Department of Data Science, Kyoto Women's University, Kyoto, Japan.
Stat Methods Med Res. 2025 Jan;34(1):69-84. doi: 10.1177/09622802241299410. Epub 2024 Dec 12.
When using the propensity score method to estimate the treatment effects, it is important to select the covariates to be included in the propensity score model. The inclusion of covariates unrelated to the outcome in the propensity score model led to bias and large variance in the estimator of treatment effects. Many data-driven covariate selection methods have been proposed for selecting covariates related to outcomes. However, most of them assume an average treatment effect estimation and may not be designed to estimate quantile treatment effects (QTEs), which are the effects of treatment on the quantiles of outcome distribution. In QTE estimation, we consider two relation types with the outcome as the expected value and quantile point. To achieve this, we propose a data-driven covariate selection method for propensity score models that allows for the selection of covariates related to the expected value and quantile of the outcome for QTE estimation. Assuming the quantile regression model as an outcome regression model, covariate selection was performed using a regularization method with the partial regression coefficients of the quantile regression model as weights. The proposed method was applied to artificial data and a dataset of mothers and children born in King County, Washington, to compare the performance of existing methods and QTE estimators.
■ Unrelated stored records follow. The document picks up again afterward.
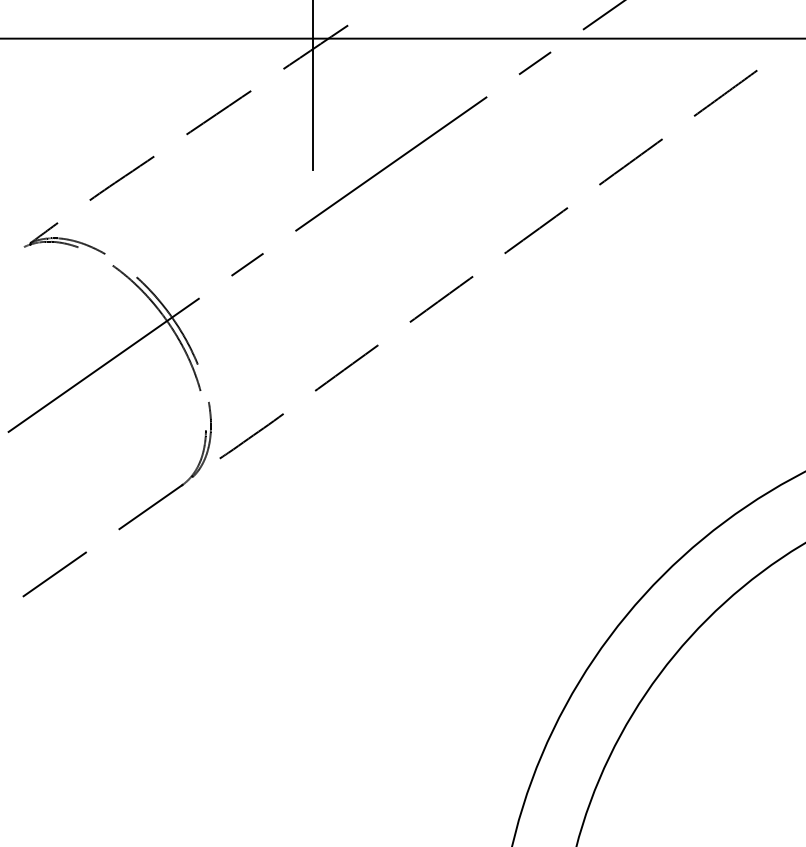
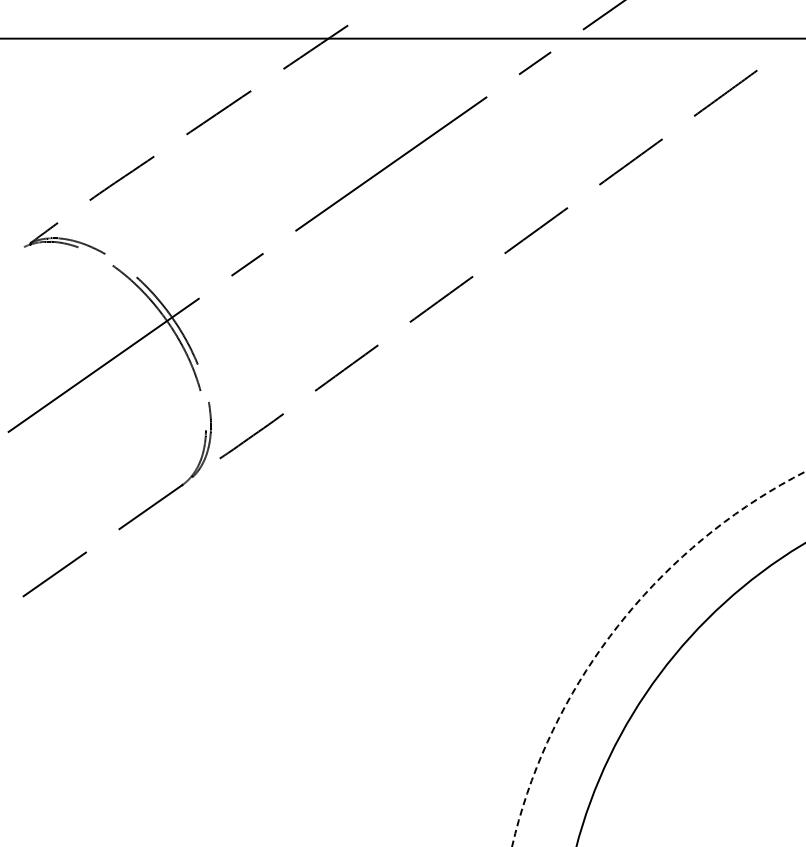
line at (313, 86): present -> none
circle at (658, 658): solid -> dashed
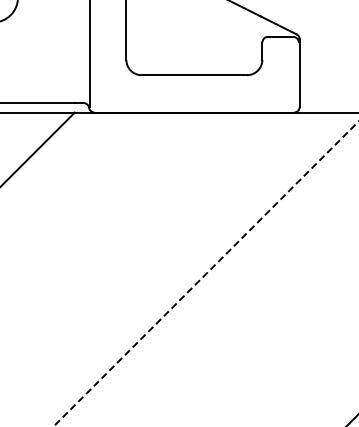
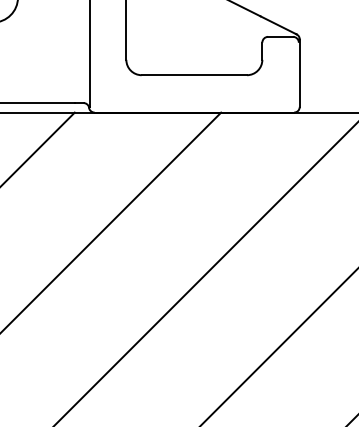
line at (111, 221): none -> present
line at (205, 274): dashed -> solid
line at (278, 347): none -> present
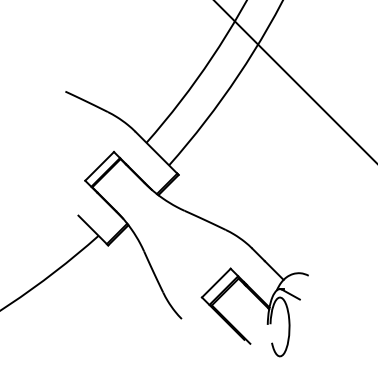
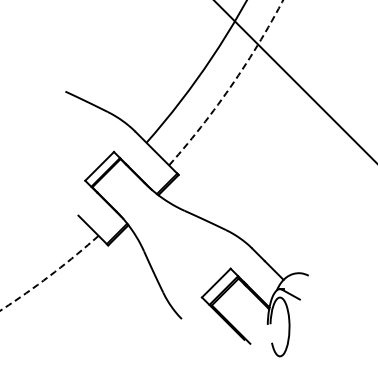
arc at (231, 85): solid -> dashed
arc at (50, 274): solid -> dashed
As a result, the proposed method performs well in the presence of covariates related to both the expected value and quantile of the outcome.
在使用倾向得分法估计治疗效果时,选择纳入倾向得分模型的协变量非常重要。在倾向得分模型中纳入与结果无关的协变量会导致治疗效果估计量出现偏差和较大方差。已经提出了许多数据驱动的协变量选择方法来选择与结果相关的协变量。然而,它们中的大多数都假设进行平均治疗效果估计,可能并非设计用于估计分位数治疗效果(QTE),即治疗对结果分布分位数的影响。在QTE估计中,我们考虑与结果的两种关系类型,即期望值和分位数点。为实现这一点,我们提出了一种用于倾向得分模型的数据驱动协变量选择方法,该方法允许选择与结果的期望值和分位数相关的协变量以进行QTE估计。假设分位数回归模型为结果回归模型,使用一种正则化方法进行协变量选择,以分位数回归模型的偏回归系数作为权重。将所提出的方法应用于人工数据以及华盛顿州金县出生的母婴数据集,以比较现有方法和QTE估计量的性能。结果表明,在所提出的方法在存在与结果的期望值和分位数都相关的协变量的情况下表现良好。